#### WRITTEN TASK A:
Swap "Privacybeleid" for "Gebruiksvoorwaarden" in the records, from their first line through the line containing "-overeenkomst.", inclusive, and give those lines again with nothing else changed and the pictures left out.

#### EXCERPT TO READ:
-----

Apologies for missing last week’s post while I was traveling. This week’s post will include details from both this week and last week.
First, I want to talk about the downtime we had on Tuesday, June 14th. The downtime was caused by our weekly SmartApp and Device Handler deploy. These deploys are routine and normally go without incident, but last week’s deploy caused us to hit a limit on our caching layer which caused the login and device control problems some of you were seeing. The caching client we use has a limit of 1MB and the total size of our approved Device Handlers grew larger than 1MB causing our platform to behave erratically. We recognized the problem right away and were able to create a hotfix and deploy it as quickly as possible.
Although this was unfortunate, the upside is we learned from it and put in safeguards to make sure we don’t see this happen again. We appreciate your patience during our brief downtime.
This week we have also seen a few production issues that have impacted a subset of our customers. Our API cluster is seeing periods of an abnormally high amount of database connections. These spikes happened after this week’s platform release and, while these spike seem to happen at random, we are currently looking into every change that happened during the deploy to find the root cause. We will update you with more information when we have it.
Device Handler Improvements
As part of the push for improvement on the basics, we’ve begun to turn to nuanced problems specific to individual 3rd party device integrations. Here are a couple of examples where there was strong progress in the past week.
Netatmo Updates
We found and resolved a few problems with the Netatmo integration this past week. The Netatmo Device Handler and Service Manager were throwing approximately 100k backend errors per day and we were able to cut that down to basically zero. Not only does this help the platform but it also improved the entire Netatmo integration experience.
Iris Smart Plug
We worked with @blebson to resolve another high error count Device Handler. There was a Null Pointer Exception being throwing in some cases creating 250k errors over a 24 hour period. We were able to work with @blebson and the consumers of his Device Handler and in a week’s time ⅓ of Iris Smart Plug users updated to the revised version of the Iris Smart Plug and we have reduced those errors significantly.
Documentation
We have recently reviewed the best practices we have established internally when writing on our own platform and found that many of them haven’t been clearly reflected in our external docs. As a result, we have released new documentation that outlines the best practices for writing code on the SmartThings platform, which is available to everyone. Let us know how we could make our docs even better.
Finally, I want to point out that we love hearing stories like the one below shared by @sgnihttrams. It is the reason I and the founding team founded SmartThings and the reason we continue to drive to be the greatest Smart Home platform in the world. This story makes it even more clear in my mind why the basics are so important. Thanks for sharing @sgnihttrams!
See you all next week with more data and improvements!
-Alex

-----

#### WRITTEN TASK B:
Answer these questions from the update post:
(i) What size limit does the caching client have?
(ii) About how many backend errors per day were the Netatmo Device Handler and Service Manager throwing?
(iii) How many errors did the Null Pointer Exception in the Iris Smart Plug Device Handler create over a 24-hour period?

-----

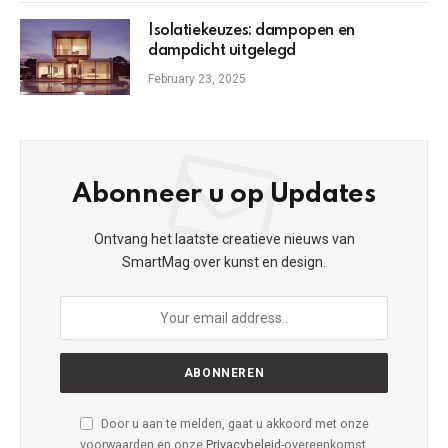
Isolatiekeuzes: dampopen en
dampdicht uitgelegd
February 23, 2025
Abonneer u op Updates
Ontvang het laatste creatieve nieuws van
SmartMag over kunst en design.
Door u aan te melden, gaat u akkoord met onze
voorwaarden en onze
Privacybeleid
-overeenkomst.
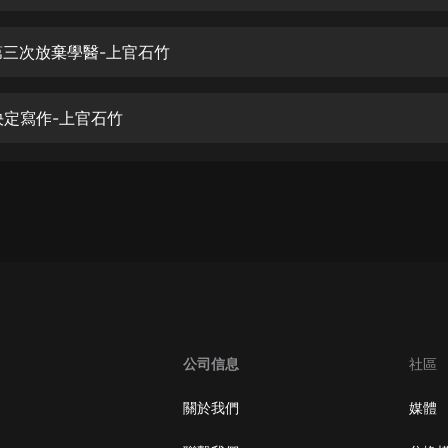
生命科學篇1-2·猴子警長科學探案記|
寶寶巴士科普
寶寶巴士
-第三次放棄學醫-上官石竹
【新民間劇場】我的老千江湖｜ 有聲
的紫襟｜ 魔幻千手
-決定寫作-上官石竹
有聲的紫襟
《夜色鋼琴曲》
夜色鋼琴曲趙海洋
太荒吞天訣丨熱血玄幻丨紫襟領銜有
聲劇
有聲的紫襟
嫡女貴嫁 | 一刀蘇蘇團隊制作 | 古言
宮鬥重生爽文 多人有聲劇
公司信息
社區
一刀蘇蘇
中國大案紀實 | 每日一驚案！真實案
關於我們
媒體
件恐怖刑偵尚文
大舌頭尚文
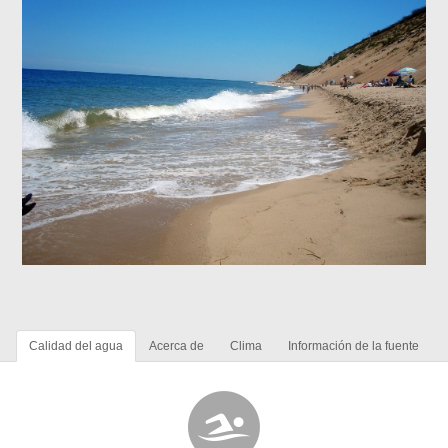
Calidad del agua
Acerca de
Clima
Información de la fuente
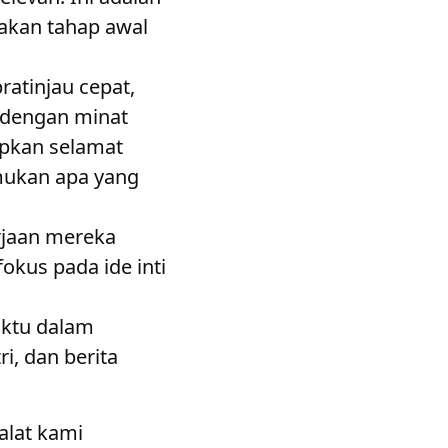
akan tahap awal
ratinjau cepat,
 dengan minat
pkan selamat
mukan apa yang
rjaan mereka
okus pada ide inti
waktu dalam
i, dan berita
 alat kami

-----

#### WRITTEN ANSWER A:
Isolatiekeuzes: dampopen en
dampdicht uitgelegd
February 23, 2025
Abonneer u op Updates
Ontvang het laatste creatieve nieuws van
SmartMag over kunst en design.
Door u aan te melden, gaat u akkoord met onze
voorwaarden en onze
Gebruiksvoorwaarden
-overeenkomst.

#### WRITTEN ANSWER B:
(i) 1MB
(ii) Approximately 100k
(iii) 250k